Guys, if you want a real medieval RPG for your PC, with real moves, animations and the true 3D feeling of a real sword wielder or a respected powerful mage, get Gothic 2 Gold Edititon from gog (www.gog.com).

 

For your 10 $, it is the real thing: beside full voice acting and top notch humor, fight dragons, trolls, necromancers and demons in REAL TIME, using your carefully thought reflexes (no button mashing!), similar to a fighting game kinda Street Fighter, only in 3D.

 

Be the master of your own decisions, not the slave of rolling dice and bribed game industry hyping.

Akark
Akark

 @Rat_King I played it on the PC and enjoyed it. I played it through three times, twice on nightmare; it's a great game and deserves a good score, perhaps 8.0-8.5. I'm merely suggesting in a strong way that it is not a 9.5 game. It lacked content, had a predictable and familiar story and really didn't live up to the hype with regards to how your actions supposedly affect the story in a meaningful way. It has received a lot of strong reviews mostly due to when it was released and how a couple of the characters have some decent scripts. Can people please read my post before assuming I have just said "NO!!!! YOU ARE WRONG!!!!" which I never did. Read it carefully and you will notice the word explain, which gives rise to a discussion on the topic.

morgan_gibson87
morgan_gibson87

 @chesney Boy I hate this sort of relativistic crap! If we take your reasoning to its logical conclusion, then it becomes impossible to judge one thing as being any better than anything else; all opinions and things are automatically equal, differentiated only by subjective tastes. Some opinions ARE better than others, some opinions ARE wrong. Better reasons, more convincing argumentation... these sorts of things make some opinions more correct and others less so, some others even WRONG.
┄┄┄┄┄┄┄┄┄┄
• **WORK INSTRUCTION 1**:
Rewrite the stored data entries from the line with "of one year." through the end of the records, changing "FileRecord" to "DataRecord" and keeping everything else the same.

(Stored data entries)
┄┄┄┄┄┄┄┄┄┄
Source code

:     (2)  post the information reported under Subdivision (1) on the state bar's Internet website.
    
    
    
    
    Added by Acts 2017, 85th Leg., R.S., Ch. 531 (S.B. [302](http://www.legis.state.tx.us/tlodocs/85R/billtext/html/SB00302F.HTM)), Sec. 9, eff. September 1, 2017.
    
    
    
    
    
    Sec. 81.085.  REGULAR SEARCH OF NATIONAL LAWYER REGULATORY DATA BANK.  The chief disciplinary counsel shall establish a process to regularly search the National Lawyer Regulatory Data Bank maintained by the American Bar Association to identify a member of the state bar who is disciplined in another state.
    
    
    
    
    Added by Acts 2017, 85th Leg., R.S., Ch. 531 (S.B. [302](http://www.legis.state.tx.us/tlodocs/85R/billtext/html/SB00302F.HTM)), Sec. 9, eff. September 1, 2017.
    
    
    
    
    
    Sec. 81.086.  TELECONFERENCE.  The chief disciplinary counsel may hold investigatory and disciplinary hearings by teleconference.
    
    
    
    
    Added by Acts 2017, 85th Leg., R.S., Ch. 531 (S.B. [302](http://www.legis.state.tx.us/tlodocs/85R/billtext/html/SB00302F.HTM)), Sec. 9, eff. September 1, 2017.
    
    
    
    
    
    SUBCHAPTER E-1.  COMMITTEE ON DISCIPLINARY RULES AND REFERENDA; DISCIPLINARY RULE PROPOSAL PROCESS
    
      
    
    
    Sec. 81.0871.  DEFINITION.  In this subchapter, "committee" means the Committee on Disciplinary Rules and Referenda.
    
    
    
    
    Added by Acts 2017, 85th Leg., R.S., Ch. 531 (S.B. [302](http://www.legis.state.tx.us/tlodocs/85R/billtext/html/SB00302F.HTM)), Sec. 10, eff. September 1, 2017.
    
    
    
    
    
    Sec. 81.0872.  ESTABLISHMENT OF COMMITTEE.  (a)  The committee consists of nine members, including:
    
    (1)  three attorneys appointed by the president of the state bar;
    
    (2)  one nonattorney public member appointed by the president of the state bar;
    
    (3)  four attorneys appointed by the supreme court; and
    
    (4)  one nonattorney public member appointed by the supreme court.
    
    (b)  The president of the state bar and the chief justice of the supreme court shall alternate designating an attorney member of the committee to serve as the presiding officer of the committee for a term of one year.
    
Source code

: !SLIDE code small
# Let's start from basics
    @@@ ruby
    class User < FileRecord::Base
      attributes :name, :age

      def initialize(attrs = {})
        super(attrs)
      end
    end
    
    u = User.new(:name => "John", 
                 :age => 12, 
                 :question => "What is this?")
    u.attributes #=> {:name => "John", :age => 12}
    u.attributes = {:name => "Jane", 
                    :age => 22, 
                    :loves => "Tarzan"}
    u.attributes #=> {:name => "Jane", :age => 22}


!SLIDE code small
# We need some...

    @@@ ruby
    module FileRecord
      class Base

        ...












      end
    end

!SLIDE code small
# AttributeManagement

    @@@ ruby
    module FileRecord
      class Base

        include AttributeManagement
┄┄┄┄┄┄┄┄┄┄
• **WORK INSTRUCTION 2**:
Name every kind of enemy that the forum comments say you fight in Gothic 2.

• **TASK ANSWER 1**:
    (b)  The president of the state bar and the chief justice of the supreme court shall alternate designating an attorney member of the committee to serve as the presiding officer of the committee for a term of one year.
    
Source code

: !SLIDE code small
# Let's start from basics
    @@@ ruby
    class User < DataRecord::Base
      attributes :name, :age

      def initialize(attrs = {})
        super(attrs)
      end
    end
    
    u = User.new(:name => "John", 
                 :age => 12, 
                 :question => "What is this?")
    u.attributes #=> {:name => "John", :age => 12}
    u.attributes = {:name => "Jane", 
                    :age => 22, 
                    :loves => "Tarzan"}
    u.attributes #=> {:name => "Jane", :age => 22}


!SLIDE code small
# We need some...

    @@@ ruby
    module DataRecord
      class Base

        ...












      end
    end

!SLIDE code small
# AttributeManagement

    @@@ ruby
    module DataRecord
      class Base

        include AttributeManagement

• **TASK ANSWER 2**:
Dragons, trolls, necromancers, demons